Shogun 2 is my favourite Total War, but I would change 2 things; the naval battles are a clusterfuck, and make the Realm Divide penalties waver once you become Shogun. I mean, the whole point is that the previous Shogun declared you enemy of the Sate, right? Well now I am the State, the Emperor chose me. So why am i still losing brownie points with everyone, even my allies?
I also once tried Legendary, for kicks. Didn't last past turn 15. By that I mean I was getting owned by armies my size, or even slightly lower in numbers, while I can easily take on 1.5 times my numbers on Hard and win with thrice less casualties than my opponents. It's wickedly tough.
I'm finally succeeding with my Uesigi game on hard. After a while I got used to seeing full stacks, especially because I found out that it meant the enemy usually had empty cities after they got their stack wiped against my walls (Takeda was an exception I found). To bait an enemy into attacking a city is pretty much one of the best tactics yet I think. I took out armies twice my size from the walls. After that, move onto their city, and then wait again for retaliation, and move over to the next city. The Takeda problem I solved mainly trough diplomacy. I had all his alliances dissolved, every one of his trade partners boycot him, and had a few of them declare war on him.
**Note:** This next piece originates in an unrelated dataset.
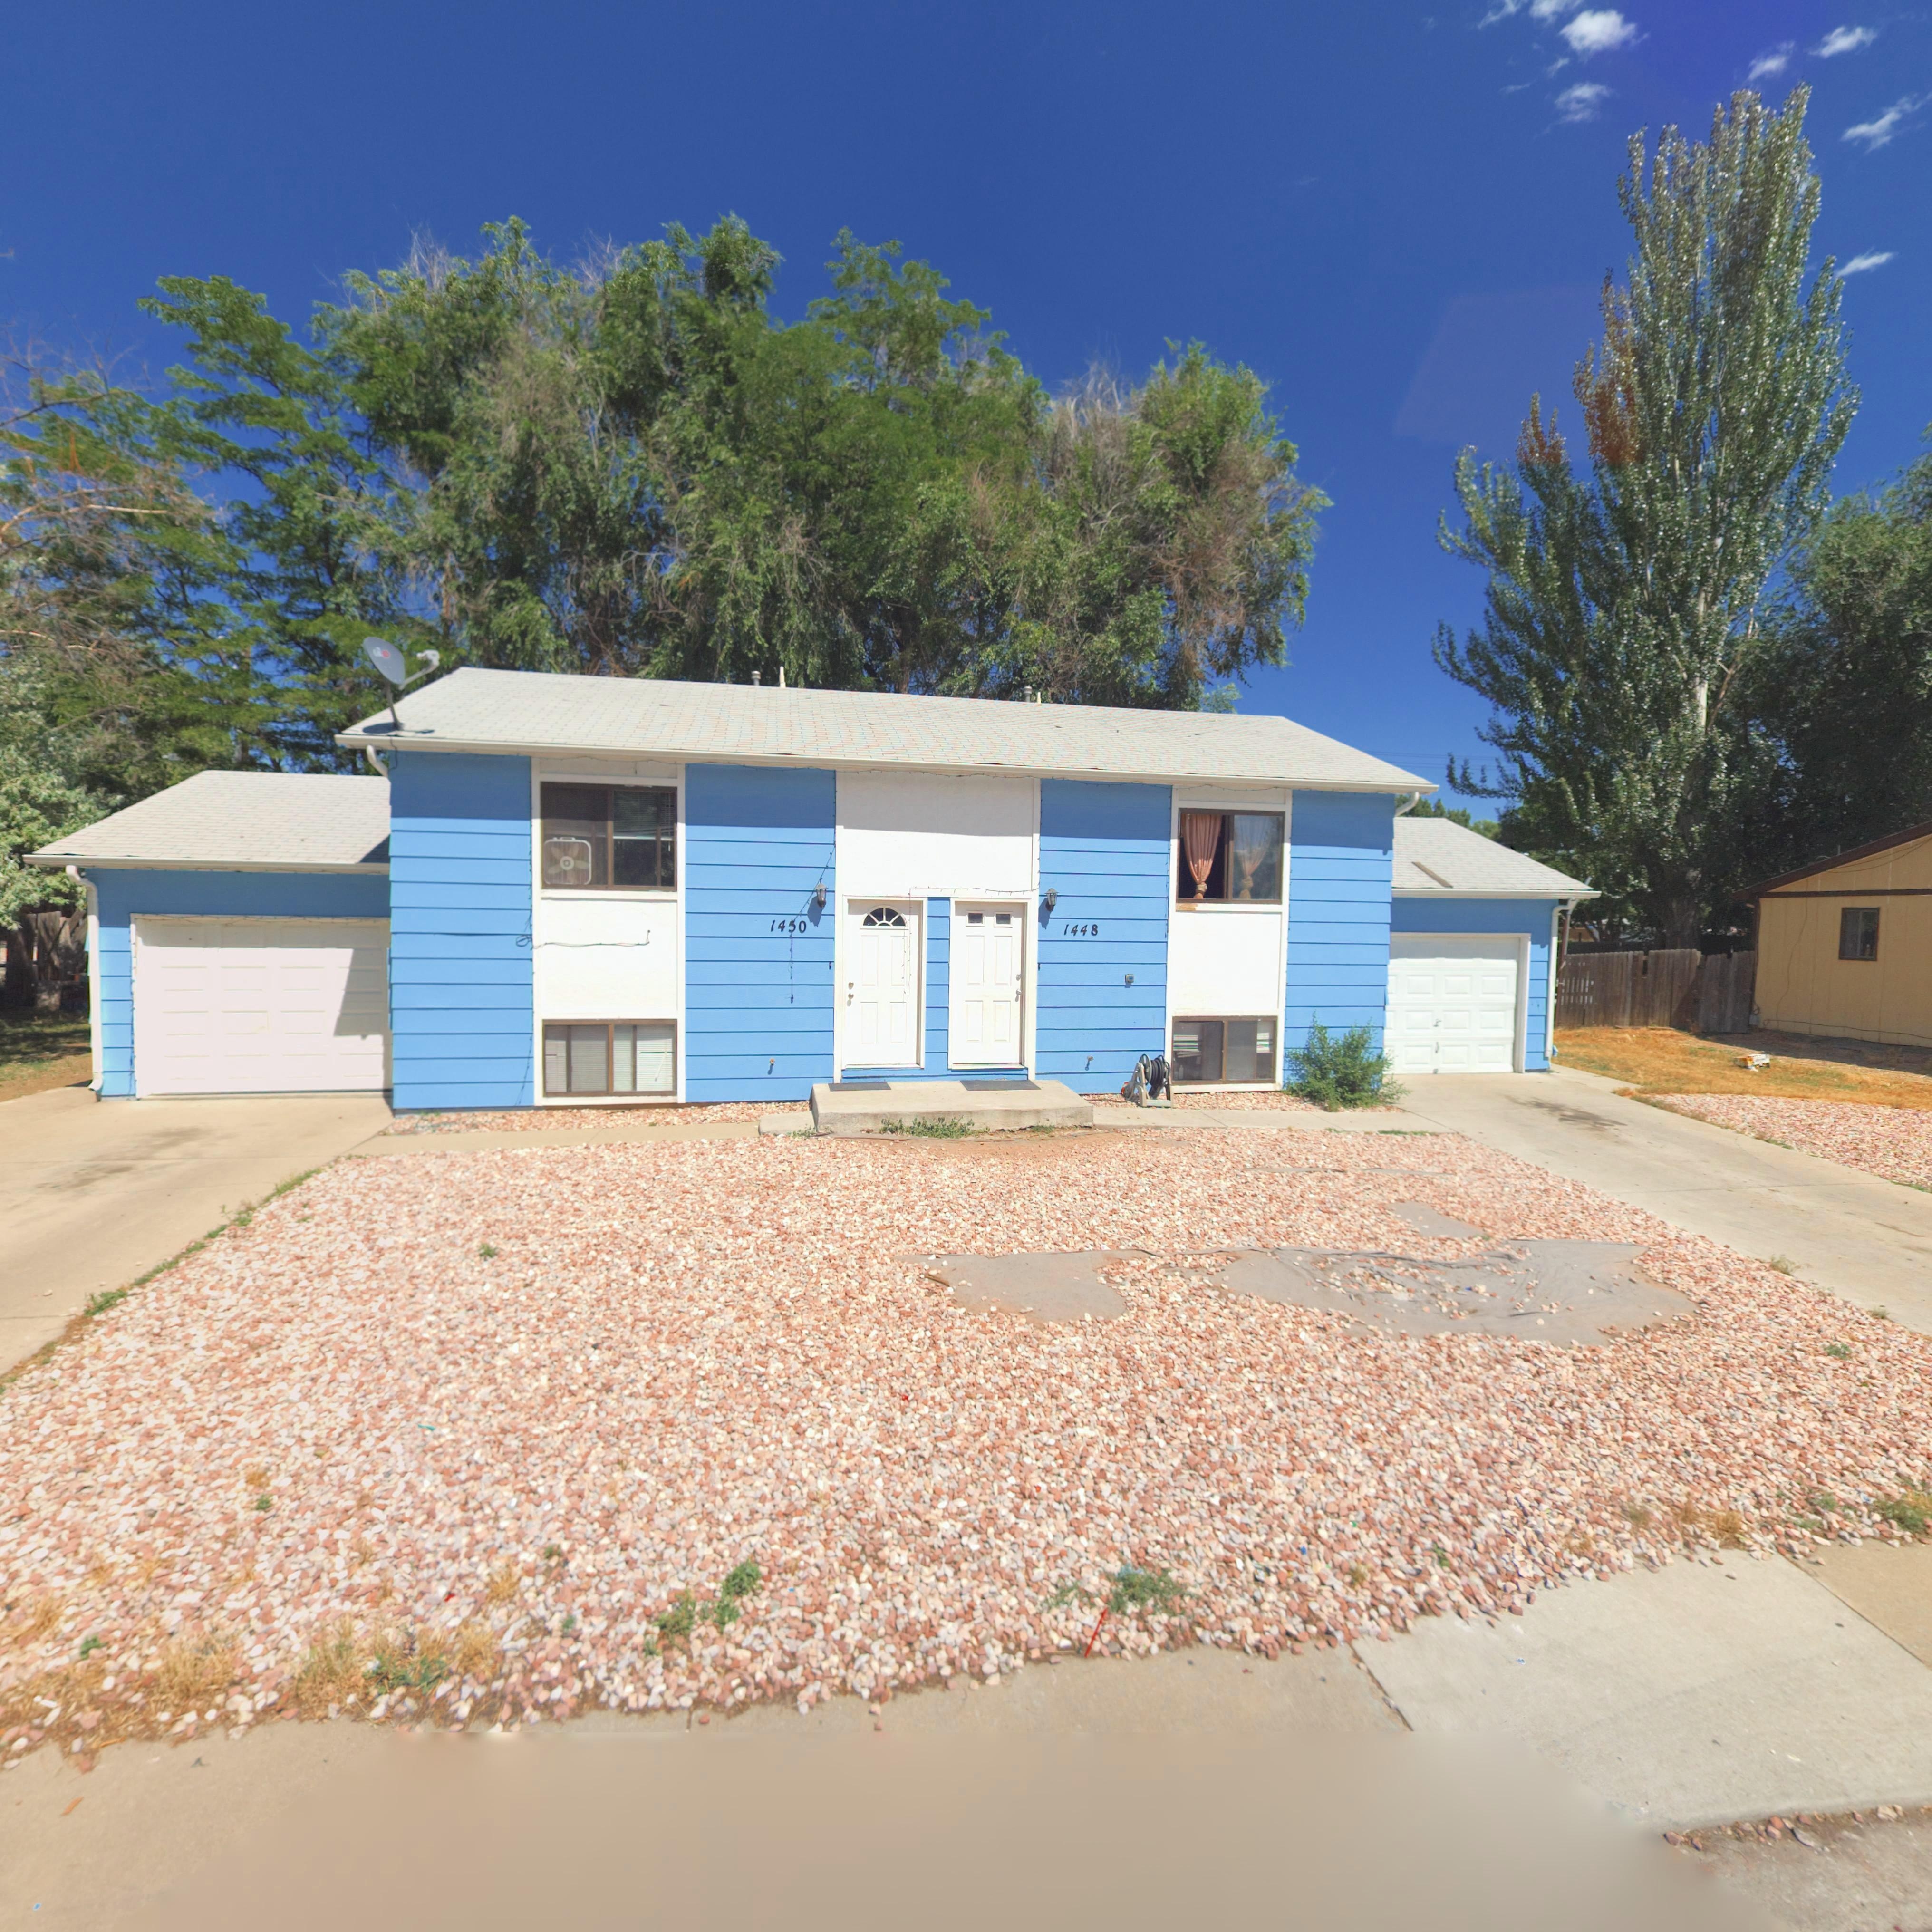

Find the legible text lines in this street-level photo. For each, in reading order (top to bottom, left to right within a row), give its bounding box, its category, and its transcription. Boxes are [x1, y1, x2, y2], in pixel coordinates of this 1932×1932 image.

[770, 919, 807, 933] StreetNumber: 1450
[1063, 923, 1098, 936] StreetNumber: 1448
Cost me a pretty penny but it's so damn satisfying to totally isolate the bastard who just had to attack you no matter what.
Takeda has only got one province left now, and I'm an ally to Date and Hatakeyama, who jointly own the north and are each others allies. I absolutely love the diplomacy part of the game. Without working hard at diplomacy I would've lost stupendously in my first hard game. It's something no Total War game did this well; especially not the first Shogun, however much I loved it. And I like how pretty much everything matters. Whereas I used to have an army of 10-20 ninjas/priests/whatever in previous games, now I got just a few and they are valued possessions. A good marriage buffered alliance actually means something and I can leave my rear unguarded while concentrating everything on the front. Most of the game fits neatly together and just works.
Naval battles on the other hand...well I've tried the tutorial, then I've tried them a few times in the campaign, and now I just crank out a fleet and auto-resolve. It's just too bloody slow and annoying. I can't imagine how they always sink ships in auto-resolve because when I try that with bow ships or a medium bune nothing happens, at all. Perhaps flaming arrows help, but I'd rather go for stuff that matters in the tech screen. So far I hadn't bothered with siege weapons because they seemed to be completely rubbish in the tutorial. I'll give them a try soon.
Realm divide I found to be quite fun and even doable as long as I kept paying my allies to stay with me. But that was on normal difficulty, short campaign. I agree that it's nonsense for you to get more and more hated even after becoming shogun. It's not as if that happened to the previous shogun. And -5 relations each turn for a total of -200 is just too much. They should've capped it at -100 or so. And, a minor annoyance, I don't like that my military alliances degrade down to +40. After that there's no way to 'refresh' your alliance. Unless there's a marriage opportunity, sometimes all you can do to keep an alliance is shower the other guy with gold, repeatedly. That's not much of a healthy relationship.
And the pacing is a bit odd, but perhaps that's just me. In my first normal game, up until the end I was using ashigaru armies, sometimes with a few katana samurai or bow samurai thrown in. In my current long, hard, game, I'm in 20-25 turns or so and I'm still relying mainly on ashigaru. There's nothing that can beat popping out units each a turn, with low upkeep, and so far pretty decent stats. Investing first in the military facilities and then in the units themselves is just amazingly costly compared to just sticking with ashigaru. Only just now I start to notice a drawback when going up against Ikko-Ikki warrior monks and loanswords. Still, as long as I defend a castle they aren't getting in.